— Exercise objective —
Pick out each line in the records below that contains the string "kociawyspa", and copy those lines in full.

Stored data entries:
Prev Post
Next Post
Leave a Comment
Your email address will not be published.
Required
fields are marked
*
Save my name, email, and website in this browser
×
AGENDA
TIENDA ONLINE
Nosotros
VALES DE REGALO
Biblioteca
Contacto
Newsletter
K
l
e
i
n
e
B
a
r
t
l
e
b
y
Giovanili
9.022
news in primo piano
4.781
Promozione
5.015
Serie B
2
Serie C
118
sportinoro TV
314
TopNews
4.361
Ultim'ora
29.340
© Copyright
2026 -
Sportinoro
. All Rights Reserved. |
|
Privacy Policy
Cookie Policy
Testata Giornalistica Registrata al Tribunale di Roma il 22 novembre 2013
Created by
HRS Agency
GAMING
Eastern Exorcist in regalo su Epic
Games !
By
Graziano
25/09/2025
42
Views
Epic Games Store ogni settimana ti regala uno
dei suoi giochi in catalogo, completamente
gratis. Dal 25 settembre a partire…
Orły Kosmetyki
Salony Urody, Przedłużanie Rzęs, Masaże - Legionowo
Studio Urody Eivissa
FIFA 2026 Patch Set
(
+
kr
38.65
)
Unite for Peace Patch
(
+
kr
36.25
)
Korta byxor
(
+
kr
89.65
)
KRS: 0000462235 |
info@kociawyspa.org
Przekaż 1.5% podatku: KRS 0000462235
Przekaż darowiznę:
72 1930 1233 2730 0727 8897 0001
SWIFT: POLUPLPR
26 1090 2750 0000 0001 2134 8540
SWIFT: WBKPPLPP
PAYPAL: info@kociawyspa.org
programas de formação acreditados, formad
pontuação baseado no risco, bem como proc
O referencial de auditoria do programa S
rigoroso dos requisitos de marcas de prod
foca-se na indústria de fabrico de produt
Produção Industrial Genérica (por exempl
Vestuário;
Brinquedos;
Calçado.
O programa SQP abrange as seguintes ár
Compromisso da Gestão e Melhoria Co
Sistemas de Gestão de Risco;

— Exercise result —
info@kociawyspa.org
PAYPAL: info@kociawyspa.org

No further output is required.